What is expected.
In the agroforestry text, how many associated tree species are grown together with yerba mate?

*** Source document ***

A Sustainable Integrated Agroforestry System

Luis Raul Comolli^1*Esteban Schegg²Cristian Infuleski³Hugo Fassola⁴Alejandra von Wallis⁴Sara Barth⁴Nardia M. Bulfe⁴Paola A. Gonzalez⁴Maria Elena Gauchat⁴Nestor Munareto⁵Victoria Gross⁶Paula Cruz⁷Fabio Wyss⁸

• ¹Independent researcher, Basel, CA, Switzerland
• ²Instituto Linea Cuchilla (ILC), Misiones, Argentina (https://ilc.edu.ar/), Ruiz de Montoya, Argentina
• ³Productores Yerba Mate SCL, Santo Pipo, Misiones, Argentina (https://www.pipore.com.ar/), Santo Pipo, Argentina
• ⁴Instituto Nacional de Tecnología Agropecuaria (INTA), Estación Experimental Agropecuaria Montecarlo, Misiones, Argentina (https://inta.gob.ar/montecarlo), Monte Carlo, Argentina
• ⁵Dirección General de Yerba Mate y Té, Ministerio del Agro y la Producción, Posadas, Misiones, Argentina (https://inta.gob.ar/personas/munaretto.nestor), Posadas, Argentina
• ⁶School of Forest Sciences, of the National University of Misiones (UnaM), Posadas, Argentina
• ⁷Institute of Subtropical Biology (IBS, Iguazú node –UnaM)- Consejo Nacional de Investigaciones Científicas y Técnicas -CONICET (National Scientific and Technical Research Council), Iguazu, Argentina
• ⁸Instituto Nacional de Tecnología Agropecuaria (INTA), Centro Regional Misiones, Posadas, Misiones, Argentina (https://inta.gob.ar/personas/wyss.victor), Posadas, Argentina

Agricultural intensification has boosted global food supply but has also driven deforestation, soil degradation, biodiversity loss, and greenhouse gas emissions, posing critical sustainability challenges. In response, alternative practices such as agroforestry have emerged, yet few long-term experimental systems exist that integrate high biodiversity with commercial perennial crops. Over 25 years, we have developed and refined a perennial, multi-species agroforestry system in northeastern Argentina, integrating Ilex paraguariensis (yerba mate) and 19 associated tree species. Our planned experimental variables were designed to measure crop yields, soil restoration metrics (including soil organic matter content), and detrimental psyllid Gyropsylla spegazziniana. Our results demonstrate that this biodiverse, perennial system restores degraded soils through sustained increases in organic matter, stabilizes or enhances yerba mate yields relative to monoculture controls, substantially diminishes detrimental psyllid infestation through natural regulation, and facilitates broader biodiversity recovery including avian and mammal recolonization. A striking and unplanned finding was the system's remarkable resilience during the historically unprecedented 2021–2022 climate extremes in South America, including record-breaking drought, heatwaves, and wildfires. Plants grown within the agroforestry system showed markedly less stress compared to monocultures, underscoring its adaptive capacity. These findings highlight the ecological and agronomic advantages of agroforestry as a scalable alternative to monoculture. By mimicking natural forests, our system demonstrates how biodiversity-driven complexity enhances resilience, reduces reliance on external inputs, and provides climate adaptation and mitigation benefits. We advocate for integrated agroforestry as a vital pathway to meet the 2030 biodiversity targets of the CBD COP-15 and to align agriculture with the goals of the UN Decade on Ecosystem Restoration.

*** End of Source document ***
*** Stored data ***

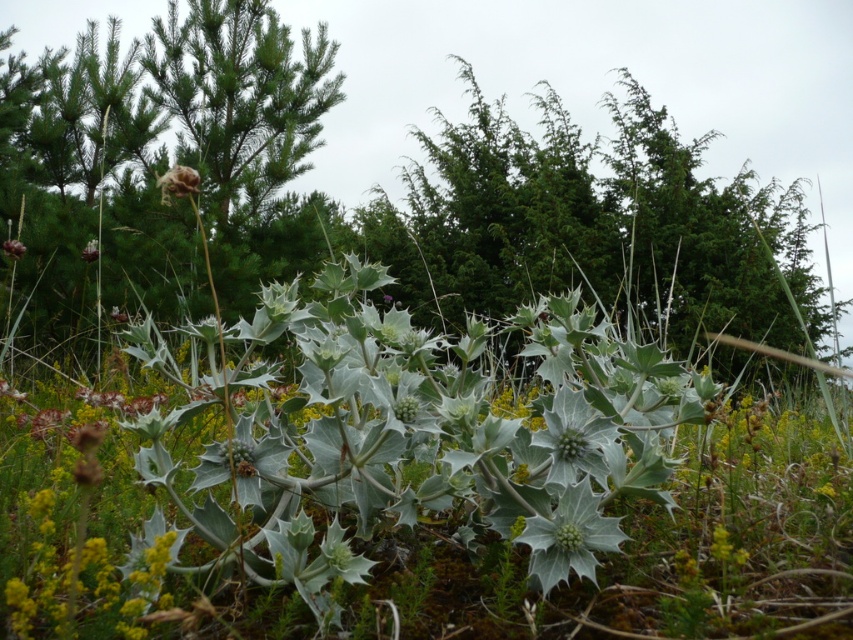
Between green spiky plant at center and fuzzy brown flower at upper center, which one has less height?

Standing shorter between the two is fuzzy brown flower at upper center.

Does green spiky plant at center lie in front of fuzzy brown flower at upper center?

No, it is not.

Where is `green spiky plant at center`? Image resolution: width=853 pixels, height=640 pixels. green spiky plant at center is located at coordinates (598, 83).

You are a GUI agent. You are given a task and a screenshot of the screen. Output one action in this format:
    pyautogui.click(x=<x>, y=<y>)
    Task: Click on the green spiky plant at center
    This screenshot has height=640, width=853.
    Given the screenshot: What is the action you would take?
    pyautogui.click(x=598, y=83)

*** End of Stored data ***

Written solution.
19 tree species.